Le Monde Illustré  No 94. 29 Janvier 1859 [p. 70-71]

 

Mémoires d’un musicien 1.

(Suite.)
_______

XXV

Troisième concours à l’Institut. — On ne donne pas de premier prix. — Conversation curieuse avec Boïeldieu. — La musique qui berce.

    Le mois de juin m’ouvrit de nouveau la lice de l’Institut. J’avais bon espoir d’en finir cette fois ; de tous côtés m’arrivaient les prédictions les plus favorables. Les membres de la section de musique laissaient eux-mêmes entendre que j’obtiendrais à coup sûr le premier prix.

    D’ailleurs, je concourais, moi, lauréat du second prix, avec des élèves qui n’avaient encore obtenu aucune distinction, avec de simples bourgeois, et ma qualité de tête couronnée me donnait sur eux un grand avantage. A force de m’entendre dire que j’étais sûr de mon fait, je fis ce raisonnement malencontreux dont l’expérience ne tarda pas à me prouver la fausseté : « Puisque ces messieurs sont décidés d’avance à me donner le premier prix, je ne vois pas pourquoi je m’abstiendrais, comme l’année dernière, à écrire dans leur style et dans leur sens, au lieu de me laisser aller à mon sentiment propre et au style qui m’est naturel. Soyons sérieusement artiste et faisons une cantate distinguée. »

    Le sujet qu’on nous donna à traiter était celui de Cléopâtre, après la bataille d’Actium. La reine d’Égypte se faisait mordre par l’aspic et mourait dans les convulsions. Avant de consommer son suicide, elle adressait aux ombres des Pharaons une invocation pleine d’une religieuse terreur, leur demandant si elle, reine dissolue et criminelle, pourrait être admise dans un des tombeaux géants élevés aux mânes des souverains illustres par la gloire et par la vertu. Il y avait là une idée grandiose à exprimer. J’avais maintes fois paraphrasé musicalement dans ma pensée le monologue immortel de la Juliette de Shakespeare :

« But if when I am laid into the tomb! »

dont le sentiment se rapproche, par la terreur au moins, de celui de l’apostrophe mise par notre rimeur français dans la bouche de Cléopâtre. J’eus même la maladresse d’écrire en forme d’épigraphe sur ma partition le vers anglais que je viens de citer ; et, pour des académiciens voltairiens tels que mes juges, c’était déjà un crime irrémissible.

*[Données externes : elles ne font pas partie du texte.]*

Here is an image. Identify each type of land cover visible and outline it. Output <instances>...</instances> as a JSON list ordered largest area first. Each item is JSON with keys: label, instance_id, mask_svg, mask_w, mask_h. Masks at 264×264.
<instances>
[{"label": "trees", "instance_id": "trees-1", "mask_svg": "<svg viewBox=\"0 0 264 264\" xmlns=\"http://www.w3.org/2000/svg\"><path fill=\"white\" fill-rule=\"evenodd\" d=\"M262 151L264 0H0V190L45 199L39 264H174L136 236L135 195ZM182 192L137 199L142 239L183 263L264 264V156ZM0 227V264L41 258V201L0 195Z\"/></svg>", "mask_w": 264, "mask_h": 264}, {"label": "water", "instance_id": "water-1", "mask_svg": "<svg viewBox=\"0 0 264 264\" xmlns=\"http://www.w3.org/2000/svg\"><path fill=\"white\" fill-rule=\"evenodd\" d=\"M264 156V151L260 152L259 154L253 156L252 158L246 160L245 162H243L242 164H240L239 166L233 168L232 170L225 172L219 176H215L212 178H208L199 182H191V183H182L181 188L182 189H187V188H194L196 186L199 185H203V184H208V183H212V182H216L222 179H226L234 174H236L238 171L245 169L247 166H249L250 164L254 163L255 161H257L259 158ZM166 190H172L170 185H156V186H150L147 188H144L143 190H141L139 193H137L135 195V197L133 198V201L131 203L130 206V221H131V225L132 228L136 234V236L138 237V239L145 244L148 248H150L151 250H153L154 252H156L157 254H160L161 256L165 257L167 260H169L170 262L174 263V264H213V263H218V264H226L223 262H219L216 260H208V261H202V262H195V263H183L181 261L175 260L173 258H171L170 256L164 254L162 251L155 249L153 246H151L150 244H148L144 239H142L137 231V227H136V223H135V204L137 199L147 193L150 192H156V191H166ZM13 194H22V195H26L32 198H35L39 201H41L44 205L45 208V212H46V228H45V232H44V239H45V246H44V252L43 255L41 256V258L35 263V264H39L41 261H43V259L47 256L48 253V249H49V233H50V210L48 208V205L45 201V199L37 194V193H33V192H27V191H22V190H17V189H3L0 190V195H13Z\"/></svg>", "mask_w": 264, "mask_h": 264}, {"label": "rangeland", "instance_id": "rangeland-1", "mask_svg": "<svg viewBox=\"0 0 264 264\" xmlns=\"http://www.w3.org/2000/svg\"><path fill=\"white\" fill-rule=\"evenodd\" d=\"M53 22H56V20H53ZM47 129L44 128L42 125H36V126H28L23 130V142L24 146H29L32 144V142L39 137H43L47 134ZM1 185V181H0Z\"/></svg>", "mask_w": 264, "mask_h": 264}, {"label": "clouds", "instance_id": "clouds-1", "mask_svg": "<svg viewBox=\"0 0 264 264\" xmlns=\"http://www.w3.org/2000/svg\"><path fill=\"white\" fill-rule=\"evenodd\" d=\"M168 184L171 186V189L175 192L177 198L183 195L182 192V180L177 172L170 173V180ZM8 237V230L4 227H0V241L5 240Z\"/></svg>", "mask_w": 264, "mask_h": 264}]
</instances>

    Je composai donc sans peine sur ce thème un morceau qui me paraît d’un grand caractère, d’un rhythme saisissant par son étrangeté même, dont les enchaînements enharmoniques me semblent avoir une sonorité solennelle et funèbre, et dont la mélodie se déroule d’une façon dramatique dans son lent et continuel crescendo. 

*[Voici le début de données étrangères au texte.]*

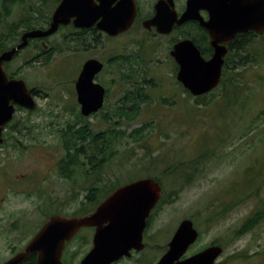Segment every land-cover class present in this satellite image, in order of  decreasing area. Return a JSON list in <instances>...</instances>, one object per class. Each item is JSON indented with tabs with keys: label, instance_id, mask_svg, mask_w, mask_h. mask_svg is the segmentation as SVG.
I'll use <instances>...</instances> for the list:
<instances>
[{
	"label": "rangeland",
	"instance_id": "obj_1",
	"mask_svg": "<svg viewBox=\"0 0 264 264\" xmlns=\"http://www.w3.org/2000/svg\"><path fill=\"white\" fill-rule=\"evenodd\" d=\"M39 3L40 0H29L27 5L15 6L0 25L2 32L7 24L27 16L29 5ZM54 7L43 6L40 15L35 13L36 23L45 27ZM63 33L66 31L53 36L50 43H59ZM117 43L103 38L98 48L84 53L81 42L76 52L66 51L46 64L26 66L23 62L34 52L32 43L5 67L7 73L14 72L29 87L36 88L39 96L35 101L38 106L35 115L26 120L32 124L31 131L24 136L15 132L20 116V111H16L2 135L5 141L0 145V262L7 255L8 243L26 245L53 210L58 209L67 216L81 214L80 202L63 192L59 175L46 171L51 165L50 158H40L39 162L37 155L41 152L35 147L49 146L45 152L55 151L65 156L64 140L68 139L67 144L70 140L64 129L75 130L76 125L87 127L91 135L101 133L97 143L103 150L100 155L101 150L94 153L103 162L97 188L104 195L97 202L100 203L111 190L137 179L154 176L161 180L162 201L145 233L150 242V257L146 262L155 264L179 222L189 219L199 238L185 255L191 256L216 245L223 249L216 264H264V220L249 232L235 235L245 218L256 210H264V116L260 113L264 109V39L258 36L251 40L248 59H255L253 64L228 72L224 82L203 100L183 90L176 80V71L171 73L172 66L165 59L164 50H159L154 57L157 56L164 66L162 64L161 73L154 72V76L159 75L157 77L164 85L150 87V103L155 106L142 105L141 112L139 108L128 117L117 116L111 120L75 119L68 114L79 111L71 94L85 57L106 60L113 55ZM150 66L153 68L152 64ZM150 66L145 68L148 70ZM111 72L112 64L108 63L105 75L110 78ZM154 81L158 82V79ZM113 92L110 88L109 93ZM171 99L176 101V106H157ZM209 101L207 106L199 105ZM135 109L133 106L131 111ZM61 112L67 115L59 118ZM174 112L177 115L170 119L169 114ZM135 130H141L142 138L132 136ZM111 131L114 135L112 146L107 145ZM59 133L63 135L59 136ZM91 168L87 164L82 168V202L86 201L91 184L96 182L87 179L86 173H93ZM39 171L51 174L41 186L57 182L55 195L16 194L2 187V184H8L27 190L38 183ZM183 178L189 180V184H185ZM14 216L21 217L20 238L16 242L15 232L5 226V220H13ZM79 237L80 234L66 247L77 257L89 249L88 245L78 242Z\"/></svg>",
	"mask_w": 264,
	"mask_h": 264
},
{
	"label": "water",
	"instance_id": "obj_2",
	"mask_svg": "<svg viewBox=\"0 0 264 264\" xmlns=\"http://www.w3.org/2000/svg\"><path fill=\"white\" fill-rule=\"evenodd\" d=\"M60 0L53 10L46 29H33L21 34L19 43L0 53V145L2 131L14 115L15 106L35 109L31 90L21 79H8L4 64L27 47L29 40L44 39L60 26L72 23L76 29L96 28L114 37L127 31L136 17L134 0ZM200 10L208 12L203 20ZM163 3L155 5V14L147 22L159 33H169L173 23L198 21L210 38L214 49L205 60L192 41L178 42L170 56L178 66L176 80L191 96L199 97L215 89L222 77L225 45L236 34L252 32L264 35V0H187L186 9L178 20L166 13ZM222 45V46H221ZM102 63L89 59L83 63L75 83L80 112L88 116L102 105L104 88L94 84V76ZM161 197V187L152 178L140 179L114 190L89 215L78 217L50 216L29 240L23 251L3 264H23L36 256L35 264H63L65 243L84 227H95L93 245L80 264H111L131 250H141L146 219ZM198 238L192 221H181L167 244L166 253L155 264H214L222 253L219 246H210L186 259L181 258Z\"/></svg>",
	"mask_w": 264,
	"mask_h": 264
},
{
	"label": "flooded vegetation",
	"instance_id": "obj_3",
	"mask_svg": "<svg viewBox=\"0 0 264 264\" xmlns=\"http://www.w3.org/2000/svg\"><path fill=\"white\" fill-rule=\"evenodd\" d=\"M59 1L57 2V4L59 3ZM117 1L119 0H116L113 3V5ZM134 1L136 4L137 12L132 25L127 31L120 33L114 37H109L105 33L99 31L95 25L90 28L76 29L73 27L72 23H70L66 26H60L57 32L51 35L50 37L44 39L29 40L28 46L34 43V52L33 55L28 60L23 62V64H25L26 66L41 62L43 63L42 61L43 59L39 57V54H41L42 51L51 53L52 55L49 61H52L54 58L57 57V55L66 52V46L69 44V42L79 39L80 36L82 37V51L84 53L91 52L96 48H98L97 46L101 43L103 38L118 42L115 46V51L113 55L108 57L106 60L99 57H91V56L85 57L84 62H86L89 59H95L100 63H102L103 65L102 70L97 75L94 76L93 83L103 87L105 92L101 107L96 112L91 113L88 116H83L80 112V106L77 103L76 93L74 90L73 93L71 94V96H73L72 101L75 104V106L77 105L79 111L78 113L75 114H71V113L68 114L77 120H81V121L91 120V119L111 120L114 117L117 118V116L128 117L129 115H132L134 111H138L139 108L141 112L142 105H146L149 108L155 106L156 104L150 103V98H149L150 87L164 85V81H160L159 80L160 78L157 77L159 75L154 76L155 75L154 72H156L157 74L161 73L160 69L163 64L162 61L161 62L158 61L157 56L154 57V55H156L157 51L159 50H164L165 52L164 57L166 60H168V63H170V65L172 66L171 73H174L175 71L177 72L178 66L174 61V59L170 56V52L173 50L174 46L182 40L192 41L195 47L200 51L201 56L205 60L210 59L213 55L214 49L210 44V38L206 30L200 26L198 21H188L180 25H178L175 22L173 23L169 33H159L156 27L151 25L146 26L147 22L155 14L156 4L163 3V6L167 11L166 13H168L169 15L175 14L176 16L175 20H178L186 9L187 0H134ZM57 4L55 5V7L57 6ZM51 14L49 15V19H46L45 21L46 26L43 29H46L48 27L50 23ZM199 14L203 20L205 21L208 20L209 15L206 10H200ZM62 31H66V34L63 33L61 41L59 43H57L56 45H52L50 43V39L53 36L61 33ZM253 37L254 34L252 32H247L244 34H236L234 38L231 39L230 42L225 45L226 54L223 57L224 60V63L222 65L223 73L224 71L230 72L232 67L237 66V64L241 61V57L239 55L241 54L240 47L242 46V41L245 40L246 38L252 39ZM124 38H127V40L125 41ZM63 47L64 50L61 51V48ZM67 50L69 49L67 48ZM76 51L77 48H74L72 50V52H76ZM20 52L18 55H20ZM12 61L4 64V70L5 67ZM108 63L112 64V72L110 78H108L107 75H105V67ZM151 64L153 65V68L150 66ZM147 65L150 66L148 70L145 68V66ZM5 72L8 79H21L18 76L14 75V72L7 73L6 70ZM156 78L158 79V82L154 81ZM75 83L76 80L73 82L74 88H75ZM27 88L31 90V95L35 102L39 96V91L35 90L36 88L29 87L28 85ZM110 88L113 89L114 91L112 94L109 93ZM164 88H169V87H164ZM133 101H136L137 103L134 104ZM168 105L176 106V101L171 99L169 102H165L164 105H157V106L162 107ZM133 106H135L136 109L131 111L133 109ZM37 108L38 106L36 105L35 102V109L37 110ZM34 110H27L19 106H15V112L20 111V116L17 117L16 130H15L16 133H20L21 135H23V134H28L29 131H31L32 124L26 123V120L30 119L32 116L35 115ZM66 115H67L66 113L61 112L59 114V118H64ZM176 115H177L176 112L170 113L169 114L170 119H172V117ZM55 117H58V115H55ZM10 124L11 121L4 126L3 132L5 131V128H8L10 126ZM75 127H76L75 130L74 129L71 130V128L69 130L67 128L64 129L65 131L63 130L65 136L70 137L71 133L74 134V139L76 140V143L73 144H71L70 142L69 144H67V140H68L67 138H66L67 140L66 139L64 140V149L66 150L65 156H61L55 151H53V153L45 152V149L49 148V146L36 145L35 147H38V151L41 152V154L37 155L38 161L40 158L43 160H48L50 158V160L48 161H50L49 163H51V165L46 167V171H51L57 176L59 175L58 182L64 186L62 188L63 192L66 193V195H69L71 198L78 200L80 202L78 204L79 207L78 209L81 212L79 217H82L91 214L96 209L95 207L91 212L82 215V150L88 149L91 152H95V150L98 149L101 150L98 154L100 155L103 148L100 147L99 144L97 143L98 139L101 138L100 136L101 133L91 135L87 127H82V126L77 127L76 125ZM82 131L84 132L86 131L88 133V134L86 133L87 137L84 141L85 144L83 145H82ZM111 133L112 134L110 135L111 136L110 144L107 142V145L109 144L110 146L114 144V140H113L114 135L112 131ZM60 135H63V133H59V136ZM2 138L3 141H5L4 136ZM106 147L107 146H105V148ZM43 152H45L46 155H43ZM76 152L78 153L77 155L75 154ZM96 156L95 158H97ZM70 158H72V160H70ZM83 163L90 165L92 167L91 171H93V173L90 174L87 172L86 173L87 179L92 180L93 182L96 181L94 183L92 182L93 184H91L92 186L88 189V192L85 196V200L86 197L90 194L92 195V198L94 200H99L100 197L104 195L101 194L102 192H100V190L97 188V185H99L100 183V180L98 179V175H99V169L102 167V163H103L102 159L100 160L97 158L96 161H88V162L83 161ZM38 175H39L38 183L36 185L30 186L31 188L27 190H24L22 188L18 189L8 184H2V187H6V190H8V192H15L16 194L24 193L28 195L29 192H39L42 195L48 193L51 196L52 193L55 195V185L57 184V182L49 183L46 187L41 186V184L47 182L51 174L48 175L44 171L42 172L39 171ZM21 177H23V175ZM183 180H186V178H183ZM185 184H189V180L188 181L186 180ZM160 187H161L160 200L158 201L154 209H152V211L150 212L149 217L146 220V227L144 228V231L142 233L143 248L139 251L131 250L129 256H122L111 264H150L151 263V261L146 262V260H148L147 259L148 256L150 257L149 255L150 242H147L145 233L147 232V229L150 226L151 217L153 216V214L155 213L159 204L162 201L163 187L161 185ZM112 192L113 190H111L106 197H108ZM106 197H104V199ZM0 199H2V197ZM53 211L54 213L52 215H61L64 217L77 216V215H69V216L64 215L58 209ZM20 223H21V217L15 218L14 216L13 220L11 219L5 220L6 228L10 226L8 230L13 233L15 232V236H14L15 242L20 238V231H19ZM5 232H7V229L5 230ZM94 232H95V227L81 228L69 242L65 243V247L61 256L62 263L80 264V262L85 258L87 253L92 248ZM17 234H19V237L17 236ZM79 234L80 237L78 242L89 246L88 251L82 254L81 257L74 256L70 252V250L69 251L66 250L67 245L73 242ZM167 244L164 253H166L168 249ZM26 245L17 246L16 243L15 244L8 243L7 255L2 259L3 261H1L0 264L5 263L6 261L13 258L17 253L23 251ZM188 256L189 255H185L181 259H185ZM27 260H37V257L31 256Z\"/></svg>",
	"mask_w": 264,
	"mask_h": 264
},
{
	"label": "trees",
	"instance_id": "obj_4",
	"mask_svg": "<svg viewBox=\"0 0 264 264\" xmlns=\"http://www.w3.org/2000/svg\"><path fill=\"white\" fill-rule=\"evenodd\" d=\"M58 1L59 0H40L39 5H33V6L29 5V10H28L27 16L20 18L16 22H12V23L7 24L5 31L2 32V29L0 27V53L11 48L15 44H17L19 42L18 37L23 32L28 31V30H33V29L44 28L42 25H39L36 23L38 21V19L33 15L35 13H38L40 15V13L43 10V6L53 7L57 4ZM28 2H29V0H0V25L4 24L3 23L4 20L10 16L12 9L15 6H18V5L24 6V5H27ZM47 19H49V18H47ZM44 26H46V24ZM254 37H255V35H254ZM260 37L264 39V35H262ZM81 42H82L81 36L79 39H76V40H73L72 42H69V44L66 46V51H72L74 48L81 47L80 45H78ZM250 44H251V39L246 38L245 40L242 41V46H241L242 48L240 47L241 54L239 55L241 57V61L237 64L236 67H232L230 71H234L235 70L234 68L238 69L240 67L245 69L247 66H251L253 64L255 59L252 61H250L248 59V57L250 55V52H249ZM67 48L69 50H67ZM244 52H245V54L243 55L242 53H244ZM51 55H52L51 53H47V52L42 51L41 54H39V57L41 59H43L42 60L43 63L46 64L51 59ZM227 73H228V71H224L221 84L224 82V80H225L224 76H226ZM236 73H238V72H236ZM207 95H211V94H207ZM207 95L202 96L198 100H203V98H205ZM133 103L136 104L137 102L133 101ZM209 103H210V101L209 102H202V104H199V105L207 106V105H209ZM260 113L262 116H264V109ZM151 128H152V126L150 125V129ZM140 132H141V130H139V131L135 130L134 134L132 136L136 135L140 139V138H142V134ZM86 133H87L86 131L85 132L82 131V145L85 144L84 141L87 137ZM69 140H70L71 144L76 143V140L74 139V134H72V133L70 134ZM108 143L110 144V141H108ZM75 154L77 155L78 153L76 152ZM71 155H73V154H71ZM95 156H96V154L94 152H90L88 149L82 150V168L84 167L83 161H85V160L86 161H96L97 158H95ZM76 158H77V156H76ZM188 169H192V168H188ZM170 173H172V172H170ZM151 178H153L155 181L159 182L163 186L160 179H158L154 176H152ZM194 180H195V178L193 179V181ZM98 203L99 202H97L96 200H94L92 198L91 194L88 195L86 197V201L82 202V215H85V214L91 212L95 208L96 204H98ZM77 216H80V214H77ZM263 220H264V210H256L255 212H252L249 217H247L243 220L239 229L235 232V235L238 236V235L245 234V233L249 232L251 229H253L258 223L262 222ZM24 264H35V260H27Z\"/></svg>",
	"mask_w": 264,
	"mask_h": 264
}]
</instances>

    J’en ai fait, plus tard, sans y rien changer, le chœur (en unissons et octaves), intitulé Chœur d’ombres, de mon monodrame de Lélio. Je l’ai entendu, en Allemagne, dans mes concerts, j’en connais bien l’effet. Le souvenir, du reste, de ma cantate s’est effacé de ma mémoire ; mais ce morceau seul, je le crois, méritait le premier prix. En conséquence, il ne l’obtint pas. Aucune cantate, d’ailleurs, ne l’obtint. Le jury aima mieux ne point décerner de premier prix, cette année-là, que d’encourager par son suffrage un jeune compositeur chez qui se décelaient des tendances pareilles. Le lendemain de cette décision, je rencontrai Boïeldieu sur le boulevard. Je vais rapporter textuellement la conversation que nous eûmes ensemble ; elle est trop curieuse pour que j’aie pu l’oublier. En m’apercevant : « Mon Dieu, mon enfant, qu’avez-vous fait ? me dit-il. Vous aviez le prix dans la main, vous l’avez jeté à terre. — J’ai pourtant fait de mon mieux, monsieur, je vous l’atteste. — C’est justement ce que nous vous reprochons. Il ne fallait pas faire de votre mieux ; votre mieux est ennemi du bien. Comment pourrais-je approuver de telles choses, moi qui aime par-dessus tout la musique qui me berce ? — Il est assez difficile, monsieur, de faire de la musique qui vous berce, quand une reine d’Égypte, dévorée de remords et empoisonnée par la morsure d’un serpent, meurt dans des angoisses morales et physiques. — Oh ! vous saurez vous défendre, je n’en doute pas ; mais tout cela ne prouve rien ; on peut toujours être gracieux. — Oui, les gladiateurs antiques savaient mourir avec grâce ; mais Cléopâtre n’était pas si savante, ce n’était pas son état. D’ailleurs, elle ne mourut pas en public. — Vous exagérez ; nous ne vous demandions pas de lui faire chanter une contredanse. Quelle nécessité ensuite d’aller, dans votre invocation aux Pharaons, employer des harmonies aussi extraordinaires. Je ne suis pas un harmoniste, moi, et j’avoue qu’à vos accords de l’autre monde, je n’ai absolument rien compris. »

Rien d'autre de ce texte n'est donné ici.